----- Records shown
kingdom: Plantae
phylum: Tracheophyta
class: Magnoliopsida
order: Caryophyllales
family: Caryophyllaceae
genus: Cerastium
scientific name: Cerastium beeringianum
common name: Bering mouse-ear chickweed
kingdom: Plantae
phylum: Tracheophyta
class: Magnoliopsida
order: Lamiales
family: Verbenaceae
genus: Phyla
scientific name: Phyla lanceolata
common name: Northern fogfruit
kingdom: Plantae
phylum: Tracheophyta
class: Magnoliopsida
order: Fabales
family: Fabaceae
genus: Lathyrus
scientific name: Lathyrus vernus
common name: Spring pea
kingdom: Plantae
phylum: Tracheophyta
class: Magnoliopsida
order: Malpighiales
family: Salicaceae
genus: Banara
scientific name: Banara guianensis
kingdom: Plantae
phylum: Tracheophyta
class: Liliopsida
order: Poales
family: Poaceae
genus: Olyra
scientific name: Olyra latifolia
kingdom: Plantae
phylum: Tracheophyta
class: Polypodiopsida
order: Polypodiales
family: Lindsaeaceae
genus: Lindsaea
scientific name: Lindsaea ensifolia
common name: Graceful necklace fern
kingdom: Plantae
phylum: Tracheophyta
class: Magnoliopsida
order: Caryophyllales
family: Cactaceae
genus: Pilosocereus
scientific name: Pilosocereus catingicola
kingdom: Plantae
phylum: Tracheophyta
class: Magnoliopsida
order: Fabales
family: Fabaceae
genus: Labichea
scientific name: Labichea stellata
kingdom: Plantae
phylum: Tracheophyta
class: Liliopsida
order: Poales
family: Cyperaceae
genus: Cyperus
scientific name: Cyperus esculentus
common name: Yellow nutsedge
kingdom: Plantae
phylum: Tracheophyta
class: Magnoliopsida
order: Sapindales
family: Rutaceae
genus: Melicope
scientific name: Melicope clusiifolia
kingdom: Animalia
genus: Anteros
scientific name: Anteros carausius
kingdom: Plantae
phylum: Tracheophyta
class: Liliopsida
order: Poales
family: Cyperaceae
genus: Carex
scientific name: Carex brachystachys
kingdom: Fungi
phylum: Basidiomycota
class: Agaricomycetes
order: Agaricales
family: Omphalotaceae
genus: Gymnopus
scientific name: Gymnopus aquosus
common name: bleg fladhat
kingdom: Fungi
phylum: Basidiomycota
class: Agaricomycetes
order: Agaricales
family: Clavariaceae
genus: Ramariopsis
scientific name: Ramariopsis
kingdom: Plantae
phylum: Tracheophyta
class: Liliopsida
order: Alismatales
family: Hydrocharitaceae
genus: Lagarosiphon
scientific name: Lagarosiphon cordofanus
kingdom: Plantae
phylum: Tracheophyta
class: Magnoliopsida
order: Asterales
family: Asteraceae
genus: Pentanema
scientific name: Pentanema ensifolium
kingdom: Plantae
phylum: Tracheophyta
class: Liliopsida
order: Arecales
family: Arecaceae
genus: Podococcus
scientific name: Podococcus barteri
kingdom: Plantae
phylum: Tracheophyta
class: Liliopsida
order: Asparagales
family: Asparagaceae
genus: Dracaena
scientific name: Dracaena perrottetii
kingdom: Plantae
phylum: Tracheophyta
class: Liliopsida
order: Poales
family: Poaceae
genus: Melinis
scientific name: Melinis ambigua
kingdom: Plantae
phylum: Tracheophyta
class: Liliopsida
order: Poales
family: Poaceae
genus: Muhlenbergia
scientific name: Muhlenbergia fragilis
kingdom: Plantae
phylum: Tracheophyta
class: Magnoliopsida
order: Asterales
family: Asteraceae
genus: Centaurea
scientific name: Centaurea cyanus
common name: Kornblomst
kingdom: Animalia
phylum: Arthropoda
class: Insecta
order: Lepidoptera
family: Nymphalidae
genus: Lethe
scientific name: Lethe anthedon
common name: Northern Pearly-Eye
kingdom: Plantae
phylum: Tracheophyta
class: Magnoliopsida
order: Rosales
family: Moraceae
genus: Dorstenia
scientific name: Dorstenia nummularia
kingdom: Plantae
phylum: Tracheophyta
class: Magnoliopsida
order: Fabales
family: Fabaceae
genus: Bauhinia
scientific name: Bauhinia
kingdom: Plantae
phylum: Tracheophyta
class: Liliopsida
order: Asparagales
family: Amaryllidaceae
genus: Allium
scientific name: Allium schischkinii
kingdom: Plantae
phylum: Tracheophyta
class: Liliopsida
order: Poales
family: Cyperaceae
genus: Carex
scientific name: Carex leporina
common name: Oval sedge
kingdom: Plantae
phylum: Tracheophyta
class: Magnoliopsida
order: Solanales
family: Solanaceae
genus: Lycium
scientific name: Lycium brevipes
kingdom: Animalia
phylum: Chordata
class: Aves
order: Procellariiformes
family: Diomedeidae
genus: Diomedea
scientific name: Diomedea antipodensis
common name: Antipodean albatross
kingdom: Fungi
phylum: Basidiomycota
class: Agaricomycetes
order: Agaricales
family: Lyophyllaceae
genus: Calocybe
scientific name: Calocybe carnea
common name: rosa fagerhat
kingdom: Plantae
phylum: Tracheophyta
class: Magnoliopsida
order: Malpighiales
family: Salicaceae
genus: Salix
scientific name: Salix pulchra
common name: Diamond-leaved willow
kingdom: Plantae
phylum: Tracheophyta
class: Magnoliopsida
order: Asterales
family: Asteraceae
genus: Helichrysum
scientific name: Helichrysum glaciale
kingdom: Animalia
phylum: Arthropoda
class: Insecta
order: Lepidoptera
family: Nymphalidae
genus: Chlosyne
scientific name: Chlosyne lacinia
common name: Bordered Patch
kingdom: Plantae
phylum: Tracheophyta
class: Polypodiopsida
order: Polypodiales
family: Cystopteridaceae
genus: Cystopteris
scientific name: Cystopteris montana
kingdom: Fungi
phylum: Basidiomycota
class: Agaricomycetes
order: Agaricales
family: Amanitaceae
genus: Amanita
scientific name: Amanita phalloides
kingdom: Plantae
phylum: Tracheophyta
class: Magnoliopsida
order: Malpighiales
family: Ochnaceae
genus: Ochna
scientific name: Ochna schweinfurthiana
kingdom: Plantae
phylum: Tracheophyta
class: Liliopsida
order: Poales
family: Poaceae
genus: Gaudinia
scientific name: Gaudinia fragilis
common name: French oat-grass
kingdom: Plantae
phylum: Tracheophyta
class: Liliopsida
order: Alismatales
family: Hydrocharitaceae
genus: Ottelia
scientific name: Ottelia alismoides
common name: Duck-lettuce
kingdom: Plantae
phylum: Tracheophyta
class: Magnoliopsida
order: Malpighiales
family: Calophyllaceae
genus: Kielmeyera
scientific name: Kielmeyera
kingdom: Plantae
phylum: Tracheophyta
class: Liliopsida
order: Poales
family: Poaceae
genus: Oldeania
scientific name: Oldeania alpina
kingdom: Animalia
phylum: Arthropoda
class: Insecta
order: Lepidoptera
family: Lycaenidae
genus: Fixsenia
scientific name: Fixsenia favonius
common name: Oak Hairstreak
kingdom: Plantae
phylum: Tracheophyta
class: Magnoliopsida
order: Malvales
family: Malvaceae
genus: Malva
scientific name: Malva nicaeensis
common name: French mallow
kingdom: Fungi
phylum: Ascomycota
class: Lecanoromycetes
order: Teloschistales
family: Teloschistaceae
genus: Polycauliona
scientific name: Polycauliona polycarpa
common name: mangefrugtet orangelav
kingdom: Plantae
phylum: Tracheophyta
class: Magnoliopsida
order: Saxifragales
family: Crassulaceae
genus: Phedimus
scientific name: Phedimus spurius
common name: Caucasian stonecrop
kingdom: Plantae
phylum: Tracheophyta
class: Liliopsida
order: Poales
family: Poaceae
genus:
----------
■ Task prompt:
Render every line of the records as a Markdown table with a column headed "Row" for the row number and a column headed "Line" for the line itself. Leave out any blank lines.

■ Final result:
| Row | Line |
|---|---|
| 1 | kingdom: Plantae |
| 2 | phylum: Tracheophyta |
| 3 | class: Magnoliopsida |
| 4 | order: Caryophyllales |
| 5 | family: Caryophyllaceae |
| 6 | genus: Cerastium |
| 7 | scientific name: Cerastium beeringianum |
| 8 | common name: Bering mouse-ear chickweed |
| 9 | kingdom: Plantae |
| 10 | phylum: Tracheophyta |
| 11 | class: Magnoliopsida |
| 12 | order: Lamiales |
| 13 | family: Verbenaceae |
| 14 | genus: Phyla |
| 15 | scientific name: Phyla lanceolata |
| 16 | common name: Northern fogfruit |
| 17 | kingdom: Plantae |
| 18 | phylum: Tracheophyta |
| 19 | class: Magnoliopsida |
| 20 | order: Fabales |
| 21 | family: Fabaceae |
| 22 | genus: Lathyrus |
| 23 | scientific name: Lathyrus vernus |
| 24 | common name: Spring pea |
| 25 | kingdom: Plantae |
| 26 | phylum: Tracheophyta |
| 27 | class: Magnoliopsida |
| 28 | order: Malpighiales |
| 29 | family: Salicaceae |
| 30 | genus: Banara |
| 31 | scientific name: Banara guianensis |
| 32 | kingdom: Plantae |
| 33 | phylum: Tracheophyta |
| 34 | class: Liliopsida |
| 35 | order: Poales |
| 36 | family: Poaceae |
| 37 | genus: Olyra |
| 38 | scientific name: Olyra latifolia |
| 39 | kingdom: Plantae |
| 40 | phylum: Tracheophyta |
| 41 | class: Polypodiopsida |
| 42 | order: Polypodiales |
| 43 | family: Lindsaeaceae |
| 44 | genus: Lindsaea |
| 45 | scientific name: Lindsaea ensifolia |
| 46 | common name: Graceful necklace fern |
| 47 | kingdom: Plantae |
| 48 | phylum: Tracheophyta |
| 49 | class: Magnoliopsida |
| 50 | order: Caryophyllales |
| 51 | family: Cactaceae |
| 52 | genus: Pilosocereus |
| 53 | scientific name: Pilosocereus catingicola |
| 54 | kingdom: Plantae |
| 55 | phylum: Tracheophyta |
| 56 | class: Magnoliopsida |
| 57 | order: Fabales |
| 58 | family: Fabaceae |
| 59 | genus: Labichea |
| 60 | scientific name: Labichea stellata |
| 61 | kingdom: Plantae |
| 62 | phylum: Tracheophyta |
| 63 | class: Liliopsida |
| 64 | order: Poales |
| 65 | family: Cyperaceae |
| 66 | genus: Cyperus |
| 67 | scientific name: Cyperus esculentus |
| 68 | common name: Yellow nutsedge |
| 69 | kingdom: Plantae |
| 70 | phylum: Tracheophyta |
| 71 | class: Magnoliopsida |
| 72 | order: Sapindales |
| 73 | family: Rutaceae |
| 74 | genus: Melicope |
| 75 | scientific name: Melicope clusiifolia |
| 76 | kingdom: Animalia |
| 77 | genus: Anteros |
| 78 | scientific name: Anteros carausius |
| 79 | kingdom: Plantae |
| 80 | phylum: Tracheophyta |
| 81 | class: Liliopsida |
| 82 | order: Poales |
| 83 | family: Cyperaceae |
| 84 | genus: Carex |
| 85 | scientific name: Carex brachystachys |
| 86 | kingdom: Fungi |
| 87 | phylum: Basidiomycota |
| 88 | class: Agaricomycetes |
| 89 | order: Agaricales |
| 90 | family: Omphalotaceae |
| 91 | genus: Gymnopus |
| 92 | scientific name: Gymnopus aquosus |
| 93 | common name: bleg fladhat |
| 94 | kingdom: Fungi |
| 95 | phylum: Basidiomycota |
| 96 | class: Agaricomycetes |
| 97 | order: Agaricales |
| 98 | family: Clavariaceae |
| 99 | genus: Ramariopsis |
| 100 | scientific name: Ramariopsis |
| 101 | kingdom: Plantae |
| 102 | phylum: Tracheophyta |
| 103 | class: Liliopsida |
| 104 | order: Alismatales |
| 105 | family: Hydrocharitaceae |
| 106 | genus: Lagarosiphon |
| 107 | scientific name: Lagarosiphon cordofanus |
| 108 | kingdom: Plantae |
| 109 | phylum: Tracheophyta |
| 110 | class: Magnoliopsida |
| 111 | order: Asterales |
| 112 | family: Asteraceae |
| 113 | genus: Pentanema |
| 114 | scientific name: Pentanema ensifolium |
| 115 | kingdom: Plantae |
| 116 | phylum: Tracheophyta |
| 117 | class: Liliopsida |
| 118 | order: Arecales |
| 119 | family: Arecaceae |
| 120 | genus: Podococcus |
| 121 | scientific name: Podococcus barteri |
| 122 | kingdom: Plantae |
| 123 | phylum: Tracheophyta |
| 124 | class: Liliopsida |
| 125 | order: Asparagales |
| 126 | family: Asparagaceae |
| 127 | genus: Dracaena |
| 128 | scientific name: Dracaena perrottetii |
| 129 | kingdom: Plantae |
| 130 | phylum: Tracheophyta |
| 131 | class: Liliopsida |
| 132 | order: Poales |
| 133 | family: Poaceae |
| 134 | genus: Melinis |
| 135 | scientific name: Melinis ambigua |
| 136 | kingdom: Plantae |
| 137 | phylum: Tracheophyta |
| 138 | class: Liliopsida |
| 139 | order: Poales |
| 140 | family: Poaceae |
| 141 | genus: Muhlenbergia |
| 142 | scientific name: Muhlenbergia fragilis |
| 143 | kingdom: Plantae |
| 144 | phylum: Tracheophyta |
| 145 | class: Magnoliopsida |
| 146 | order: Asterales |
| 147 | family: Asteraceae |
| 148 | genus: Centaurea |
| 149 | scientific name: Centaurea cyanus |
| 150 | common name: Kornblomst |
| 151 | kingdom: Animalia |
| 152 | phylum: Arthropoda |
| 153 | class: Insecta |
| 154 | order: Lepidoptera |
| 155 | family: Nymphalidae |
| 156 | genus: Lethe |
| 157 | scientific name: Lethe anthedon |
| 158 | common name: Northern Pearly-Eye |
| 159 | kingdom: Plantae |
| 160 | phylum: Tracheophyta |
| 161 | class: Magnoliopsida |
| 162 | order: Rosales |
| 163 | family: Moraceae |
| 164 | genus: Dorstenia |
| 165 | scientific name: Dorstenia nummularia |
| 166 | kingdom: Plantae |
| 167 | phylum: Tracheophyta |
| 168 | class: Magnoliopsida |
| 169 | order: Fabales |
| 170 | family: Fabaceae |
| 171 | genus: Bauhinia |
| 172 | scientific name: Bauhinia |
| 173 | kingdom: Plantae |
| 174 | phylum: Tracheophyta |
| 175 | class: Liliopsida |
| 176 | order: Asparagales |
| 177 | family: Amaryllidaceae |
| 178 | genus: Allium |
| 179 | scientific name: Allium schischkinii |
| 180 | kingdom: Plantae |
| 181 | phylum: Tracheophyta |
| 182 | class: Liliopsida |
| 183 | order: Poales |
| 184 | family: Cyperaceae |
| 185 | genus: Carex |
| 186 | scientific name: Carex leporina |
| 187 | common name: Oval sedge |
| 188 | kingdom: Plantae |
| 189 | phylum: Tracheophyta |
| 190 | class: Magnoliopsida |
| 191 | order: Solanales |
| 192 | family: Solanaceae |
| 193 | genus: Lycium |
| 194 | scientific name: Lycium brevipes |
| 195 | kingdom: Animalia |
| 196 | phylum: Chordata |
| 197 | class: Aves |
| 198 | order: Procellariiformes |
| 199 | family: Diomedeidae |
| 200 | genus: Diomedea |
| 201 | scientific name: Diomedea antipodensis |
| 202 | common name: Antipodean albatross |
| 203 | kingdom: Fungi |
| 204 | phylum: Basidiomycota |
| 205 | class: Agaricomycetes |
| 206 | order: Agaricales |
| 207 | family: Lyophyllaceae |
| 208 | genus: Calocybe |
| 209 | scientific name: Calocybe carnea |
| 210 | common name: rosa fagerhat |
| 211 | kingdom: Plantae |
| 212 | phylum: Tracheophyta |
| 213 | class: Magnoliopsida |
| 214 | order: Malpighiales |
| 215 | family: Salicaceae |
| 216 | genus: Salix |
| 217 | scientific name: Salix pulchra |
| 218 | common name: Diamond-leaved willow |
| 219 | kingdom: Plantae |
| 220 | phylum: Tracheophyta |
| 221 | class: Magnoliopsida |
| 222 | order: Asterales |
| 223 | family: Asteraceae |
| 224 | genus: Helichrysum |
| 225 | scientific name: Helichrysum glaciale |
| 226 | kingdom: Animalia |
| 227 | phylum: Arthropoda |
| 228 | class: Insecta |
| 229 | order: Lepidoptera |
| 230 | family: Nymphalidae |
| 231 | genus: Chlosyne |
| 232 | scientific name: Chlosyne lacinia |
| 233 | common name: Bordered Patch |
| 234 | kingdom: Plantae |
| 235 | phylum: Tracheophyta |
| 236 | class: Polypodiopsida |
| 237 | order: Polypodiales |
| 238 | family: Cystopteridaceae |
| 239 | genus: Cystopteris |
| 240 | scientific name: Cystopteris montana |
| 241 | kingdom: Fungi |
| 242 | phylum: Basidiomycota |
| 243 | class: Agaricomycetes |
| 244 | order: Agaricales |
| 245 | family: Amanitaceae |
| 246 | genus: Amanita |
| 247 | scientific name: Amanita phalloides |
| 248 | kingdom: Plantae |
| 249 | phylum: Tracheophyta |
| 250 | class: Magnoliopsida |
| 251 | order: Malpighiales |
| 252 | family: Ochnaceae |
| 253 | genus: Ochna |
| 254 | scientific name: Ochna schweinfurthiana |
| 255 | kingdom: Plantae |
| 256 | phylum: Tracheophyta |
| 257 | class: Liliopsida |
| 258 | order: Poales |
| 259 | family: Poaceae |
| 260 | genus: Gaudinia |
| 261 | scientific name: Gaudinia fragilis |
| 262 | common name: French oat-grass |
| 263 | kingdom: Plantae |
| 264 | phylum: Tracheophyta |
| 265 | class: Liliopsida |
| 266 | order: Alismatales |
| 267 | family: Hydrocharitaceae |
| 268 | genus: Ottelia |
| 269 | scientific name: Ottelia alismoides |
| 270 | common name: Duck-lettuce |
| 271 | kingdom: Plantae |
| 272 | phylum: Tracheophyta |
| 273 | class: Magnoliopsida |
| 274 | order: Malpighiales |
| 275 | family: Calophyllaceae |
| 276 | genus: Kielmeyera |
| 277 | scientific name: Kielmeyera |
| 278 | kingdom: Plantae |
| 279 | phylum: Tracheophyta |
| 280 | class: Liliopsida |
| 281 | order: Poales |
| 282 | family: Poaceae |
| 283 | genus: Oldeania |
| 284 | scientific name: Oldeania alpina |
| 285 | kingdom: Animalia |
| 286 | phylum: Arthropoda |
| 287 | class: Insecta |
| 288 | order: Lepidoptera |
| 289 | family: Lycaenidae |
| 290 | genus: Fixsenia |
| 291 | scientific name: Fixsenia favonius |
| 292 | common name: Oak Hairstreak |
| 293 | kingdom: Plantae |
| 294 | phylum: Tracheophyta |
| 295 | class: Magnoliopsida |
| 296 | order: Malvales |
| 297 | family: Malvaceae |
| 298 | genus: Malva |
| 299 | scientific name: Malva nicaeensis |
| 300 | common name: French mallow |
| 301 | kingdom: Fungi |
| 302 | phylum: Ascomycota |
| 303 | class: Lecanoromycetes |
| 304 | order: Teloschistales |
| 305 | family: Teloschistaceae |
| 306 | genus: Polycauliona |
| 307 | scientific name: Polycauliona polycarpa |
| 308 | common name: mangefrugtet orangelav |
| 309 | kingdom: Plantae |
| 310 | phylum: Tracheophyta |
| 311 | class: Magnoliopsida |
| 312 | order: Saxifragales |
| 313 | family: Crassulaceae |
| 314 | genus: Phedimus |
| 315 | scientific name: Phedimus spurius |
| 316 | common name: Caucasian stonecrop |
| 317 | kingdom: Plantae |
| 318 | phylum: Tracheophyta |
| 319 | class: Liliopsida |
| 320 | order: Poales |
| 321 | family: Poaceae |
| 322 | genus: |